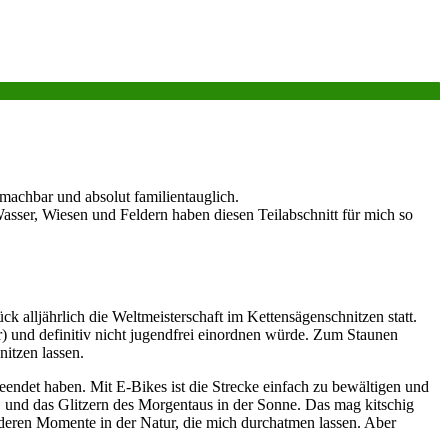
machbar und absolut familientauglich.
sser, Wiesen und Feldern haben diesen Teilabschnitt für mich so
k alljährlich die Weltmeisterschaft im Kettensägenschnitzen statt.
) und definitiv nicht jugendfrei einordnen würde. Zum Staunen
nitzen lassen.
endet haben. Mit E-Bikes ist die Strecke einfach zu bewältigen und
, und das Glitzern des Morgentaus in der Sonne. Das mag kitschig
nderen Momente in der Natur, die mich durchatmen lassen. Aber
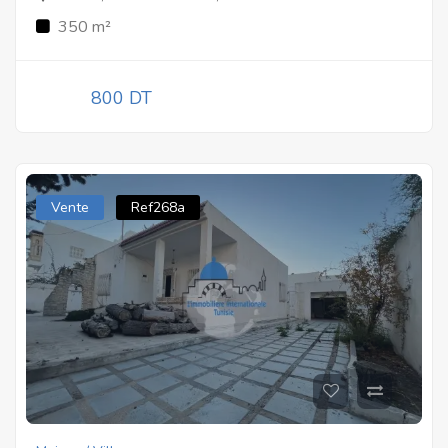
350 m²
800 DT
Vente
Ref268a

..............................

## REQUIRED ACTION
Find every line above that contains the word "haben" and copy each of those lines.

## TASK OUTPUT
sser, Wiesen und Feldern haben diesen Teilabschnitt für mich so
endet haben. Mit E-Bikes ist die Strecke einfach zu bewältigen und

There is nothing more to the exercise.